By: Kelly Muensterman

On November 15, 2018, the United States Fourth Circuit Court of Appeals affirmed the decision of the Middle District of North Carolina in the case of Netter v. Barnes, et al, upholding dismissal of Netter’s case because her removal of other employees’ personnel files from the workplace is not “protected activity” and is a legitimate non-discriminatory reason for her termination.[1] A longtime employee of the Sheriff’s Department, Catherine Netter believed she was being discriminated against on account of her race and religion and removed several coworkers’ personnel files without permission, presumably “fishing” to determine whether said employees were being treated more favorably than her. Then, Netter copied the files and shared them with the Equal Employment Opportunity Commission (“EEOC”) when attempting to support her charge of discrimination. Eventually, Netter sued her employer for discrimination when she was passed over for a promotion. Netter (through her attorney) subsequently produced the files to the Sheriff in discovery. When deposed, Netter conceded that she had obtained the files as described above.

In response, the Sheriff’s Department terminated her employment, citing, in addition to violations of internal policy, Netter’s violation of N.C. Gen. Stat. § 153A–98, which imposes criminal penalties for reviewing or disseminating information in county personnel files without authorization. Netter amended her lawsuit to include a retaliation claim under Title VII’s “participation clause,” which protects “participat[ion] in any manner in an investigation, proceeding, or hearing…” 42 USC § 20000e-3(a). Netter argued that her theft of personnel files fell under the participation clause, and even conceded that her actions violated the law.

The Sheriff argued that any disclosure of information in violation of an employer confidentiality policy would fall outside of the scope of the participation clause, even if the employee had permission to access the information and disclosed it only to the EEOC in connection with a Title VII claim.
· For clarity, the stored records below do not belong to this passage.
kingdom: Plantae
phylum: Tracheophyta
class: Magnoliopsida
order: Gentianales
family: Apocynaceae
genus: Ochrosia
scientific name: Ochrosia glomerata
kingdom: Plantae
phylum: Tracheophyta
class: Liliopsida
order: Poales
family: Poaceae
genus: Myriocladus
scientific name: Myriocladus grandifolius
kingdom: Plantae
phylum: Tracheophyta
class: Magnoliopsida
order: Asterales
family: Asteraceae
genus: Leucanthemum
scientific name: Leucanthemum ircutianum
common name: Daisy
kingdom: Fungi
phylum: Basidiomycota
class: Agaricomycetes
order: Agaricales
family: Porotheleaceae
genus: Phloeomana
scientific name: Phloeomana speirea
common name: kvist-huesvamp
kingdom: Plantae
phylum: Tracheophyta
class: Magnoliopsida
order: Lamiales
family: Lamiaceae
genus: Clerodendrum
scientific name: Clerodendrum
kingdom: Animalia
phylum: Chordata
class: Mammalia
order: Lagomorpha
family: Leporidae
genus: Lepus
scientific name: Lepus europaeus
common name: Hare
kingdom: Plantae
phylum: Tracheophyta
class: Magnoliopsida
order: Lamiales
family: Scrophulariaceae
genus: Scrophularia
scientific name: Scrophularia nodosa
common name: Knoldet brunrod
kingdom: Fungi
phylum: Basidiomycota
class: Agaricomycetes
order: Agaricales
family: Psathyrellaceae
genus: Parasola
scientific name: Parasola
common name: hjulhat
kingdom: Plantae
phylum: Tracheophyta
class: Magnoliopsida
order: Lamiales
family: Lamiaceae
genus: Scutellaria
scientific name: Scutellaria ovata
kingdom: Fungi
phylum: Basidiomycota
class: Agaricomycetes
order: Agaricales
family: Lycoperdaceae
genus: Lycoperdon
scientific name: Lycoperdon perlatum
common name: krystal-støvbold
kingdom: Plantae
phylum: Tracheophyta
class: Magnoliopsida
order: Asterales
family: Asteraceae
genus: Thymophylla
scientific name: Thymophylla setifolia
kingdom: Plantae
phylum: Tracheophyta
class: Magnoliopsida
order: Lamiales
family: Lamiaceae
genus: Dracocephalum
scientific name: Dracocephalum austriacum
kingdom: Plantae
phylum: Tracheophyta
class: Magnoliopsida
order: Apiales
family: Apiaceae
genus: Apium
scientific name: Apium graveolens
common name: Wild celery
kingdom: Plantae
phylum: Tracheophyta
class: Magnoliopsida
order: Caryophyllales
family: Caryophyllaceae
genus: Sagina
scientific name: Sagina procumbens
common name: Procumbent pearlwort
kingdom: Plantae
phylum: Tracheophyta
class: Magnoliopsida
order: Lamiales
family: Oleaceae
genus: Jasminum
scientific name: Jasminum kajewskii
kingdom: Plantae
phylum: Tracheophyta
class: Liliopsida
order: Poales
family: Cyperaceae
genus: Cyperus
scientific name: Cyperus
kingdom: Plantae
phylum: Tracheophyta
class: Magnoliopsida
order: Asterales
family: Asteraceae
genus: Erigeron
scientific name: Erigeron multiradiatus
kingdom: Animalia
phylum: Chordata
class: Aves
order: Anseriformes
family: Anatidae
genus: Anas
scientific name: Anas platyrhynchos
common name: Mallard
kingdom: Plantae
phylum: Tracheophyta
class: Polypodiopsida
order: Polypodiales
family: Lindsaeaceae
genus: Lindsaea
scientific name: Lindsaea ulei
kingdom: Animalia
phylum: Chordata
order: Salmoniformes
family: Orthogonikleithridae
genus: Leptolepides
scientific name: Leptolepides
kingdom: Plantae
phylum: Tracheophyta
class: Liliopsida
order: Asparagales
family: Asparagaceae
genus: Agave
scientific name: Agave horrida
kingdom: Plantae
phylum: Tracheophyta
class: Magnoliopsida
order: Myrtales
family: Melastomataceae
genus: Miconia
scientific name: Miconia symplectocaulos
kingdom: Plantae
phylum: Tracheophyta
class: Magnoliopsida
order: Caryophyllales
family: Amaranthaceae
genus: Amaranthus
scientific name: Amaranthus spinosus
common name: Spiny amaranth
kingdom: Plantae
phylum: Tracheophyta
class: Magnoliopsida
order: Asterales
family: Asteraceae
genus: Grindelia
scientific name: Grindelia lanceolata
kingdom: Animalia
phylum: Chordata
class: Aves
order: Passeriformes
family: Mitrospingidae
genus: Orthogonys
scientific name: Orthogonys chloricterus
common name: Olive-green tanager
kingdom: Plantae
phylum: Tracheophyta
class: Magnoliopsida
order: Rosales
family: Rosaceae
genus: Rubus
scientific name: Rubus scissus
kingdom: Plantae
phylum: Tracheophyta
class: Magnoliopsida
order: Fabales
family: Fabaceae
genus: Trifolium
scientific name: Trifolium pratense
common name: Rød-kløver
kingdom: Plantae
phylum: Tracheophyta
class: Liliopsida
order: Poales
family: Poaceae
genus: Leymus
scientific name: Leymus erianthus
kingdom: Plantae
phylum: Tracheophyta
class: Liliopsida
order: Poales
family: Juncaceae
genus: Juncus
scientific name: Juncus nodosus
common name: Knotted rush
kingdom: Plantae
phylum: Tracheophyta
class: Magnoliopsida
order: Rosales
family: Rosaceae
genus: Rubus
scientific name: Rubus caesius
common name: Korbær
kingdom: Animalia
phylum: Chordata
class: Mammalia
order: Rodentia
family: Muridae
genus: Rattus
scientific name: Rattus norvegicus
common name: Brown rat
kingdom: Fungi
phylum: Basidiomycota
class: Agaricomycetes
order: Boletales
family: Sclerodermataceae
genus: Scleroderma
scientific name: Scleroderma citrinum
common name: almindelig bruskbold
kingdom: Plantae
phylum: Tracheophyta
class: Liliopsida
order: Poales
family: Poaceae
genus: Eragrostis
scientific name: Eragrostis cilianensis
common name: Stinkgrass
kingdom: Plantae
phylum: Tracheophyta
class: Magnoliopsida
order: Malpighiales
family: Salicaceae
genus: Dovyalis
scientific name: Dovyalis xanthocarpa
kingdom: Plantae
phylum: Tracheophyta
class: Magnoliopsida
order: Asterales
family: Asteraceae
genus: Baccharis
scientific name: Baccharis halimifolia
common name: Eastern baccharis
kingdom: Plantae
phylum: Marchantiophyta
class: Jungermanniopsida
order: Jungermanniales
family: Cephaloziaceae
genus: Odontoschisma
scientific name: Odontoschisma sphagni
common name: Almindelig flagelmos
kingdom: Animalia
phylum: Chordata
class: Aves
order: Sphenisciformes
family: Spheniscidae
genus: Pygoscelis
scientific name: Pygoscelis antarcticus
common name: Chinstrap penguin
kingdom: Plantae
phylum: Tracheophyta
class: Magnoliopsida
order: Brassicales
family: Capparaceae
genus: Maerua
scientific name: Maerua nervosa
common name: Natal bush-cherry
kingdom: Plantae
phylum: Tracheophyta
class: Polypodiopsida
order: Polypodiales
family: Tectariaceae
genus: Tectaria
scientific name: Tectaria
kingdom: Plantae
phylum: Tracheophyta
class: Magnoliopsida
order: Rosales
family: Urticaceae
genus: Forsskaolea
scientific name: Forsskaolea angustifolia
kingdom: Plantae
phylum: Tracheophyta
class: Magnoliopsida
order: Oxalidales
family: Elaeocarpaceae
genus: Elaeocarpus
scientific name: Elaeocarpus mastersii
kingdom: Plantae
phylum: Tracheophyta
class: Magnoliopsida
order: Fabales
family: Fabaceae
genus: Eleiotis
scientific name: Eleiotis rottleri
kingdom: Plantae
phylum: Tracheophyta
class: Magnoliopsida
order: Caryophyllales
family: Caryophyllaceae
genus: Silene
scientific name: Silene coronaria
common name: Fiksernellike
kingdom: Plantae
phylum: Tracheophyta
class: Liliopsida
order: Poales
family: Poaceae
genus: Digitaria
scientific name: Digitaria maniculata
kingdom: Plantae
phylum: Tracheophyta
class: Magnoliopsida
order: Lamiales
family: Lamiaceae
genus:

The Court took a middle path, holding that the participation clause “does not protect a violation of a valid state law that poses no conflict with Title VII.”

The Court did leave some breadcrumbs regarding the types of laws that could conceivably conflict with Title VII. Specifically, the Court noted in dicta the importance of personnel files to show evidence of disparate treatment. One can imagine that courts might take a closer look at a state law that, for instance, placed limits on the ability of the EEOC (or a corresponding state agency) to seek the information contained in personnel files. In any case, employers should ensure that access to personnel files and other confidential information is strictly monitored.